Despite dealing with these heady themes in an intricately woven batch of storylines, “Rick and Morty” doesn’t sacrifice any of its trademark visual absurdity. Anyone who recognized the top hat logo on the Simple Rick’s bars was waiting for the eventual Wonka payoff. The buffoonery of the Citadel presidential debate balanced the thematically fitting Juggling Rick with a Rent is Too Damn High Rick (Rick is Too Damn High?), proving that Jimmy McMillan still has some cultural cachet left. And considering the show undoubtedly was in production by then, the Nightly News Rick Clones seem to have predicted the bizarre “Anderson Cooper interviewing future versions of himself” meme from last month, too. (This episode must have been a delight for the character design team.

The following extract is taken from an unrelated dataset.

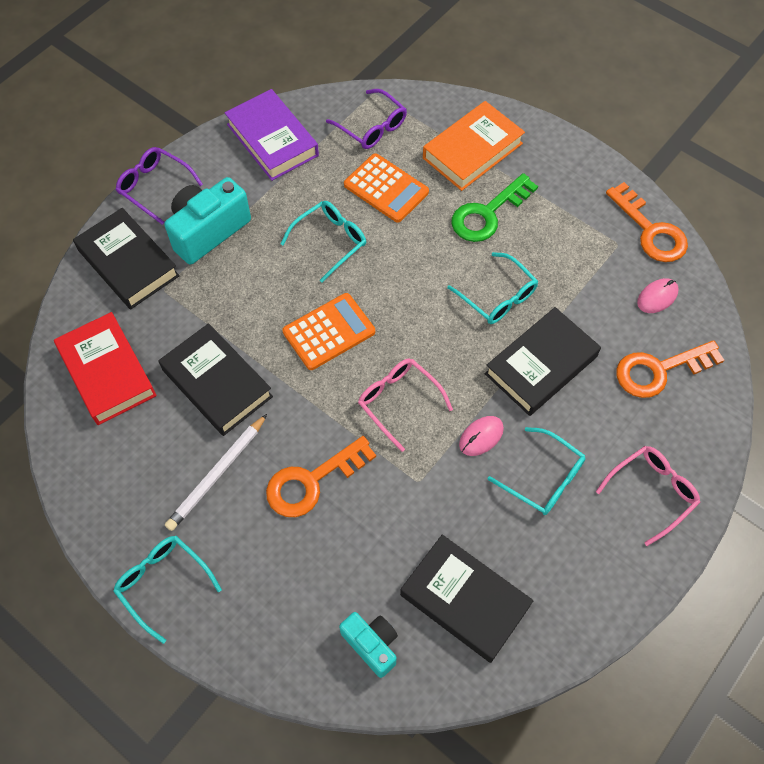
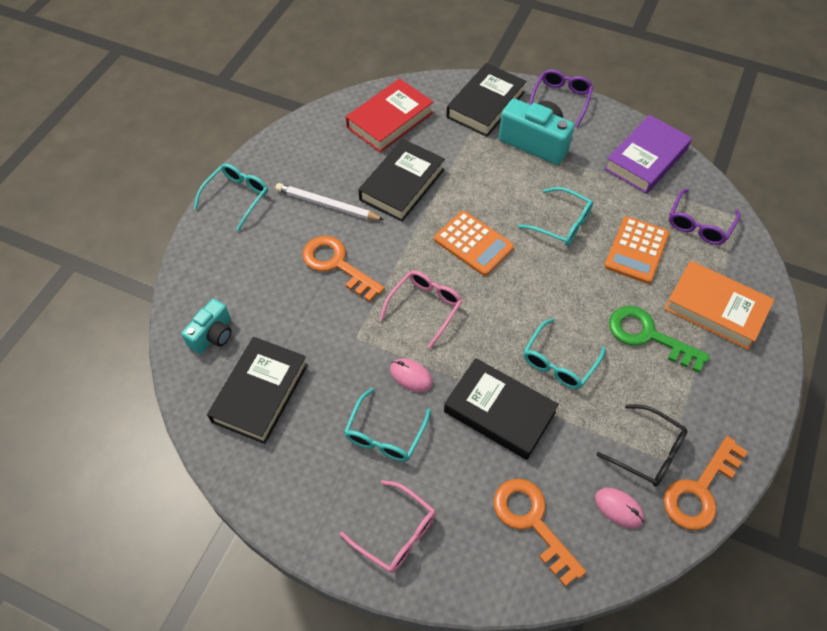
camera: 75 degrees right, 5 degrees down
none -> black glasses [596,405,688,487]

So many new Rick hairdos to cycle through!)
The preview clip for next week has a Rick aside about not having a third “Interdimensional Cable” episode. After “The Ricklantis Mixup,” it’s hard to see a need to ever go back to that premise when the show has now brought that concept to life in an unexpected and fulfilling way. This didn’t feel like a spliced-together string of hilarious voiceover recording session fun runs or a handful of excuses to redo classic TV tropes. Those certainly have their place (sounds like an ad-lib or two might have made it into the Stand By Mortys fireside conversation). But to have all of these storylines mesh without having to sacrifice a second of runtime to explain this episode’s unique logic, “The Ricklantis Mixup” proves how the best of “Rick and Morty” can satisfy on an emotional and structural level. It may take a while for the show to head back to The Citadel, but this is the kind of episode that won’t be leaving the show’s (or the audience’s) subconscious anytime soon.
“Rick and Morty” Season 3 airs Sunday nights at 11:30 p.m. ET on Adult Swim.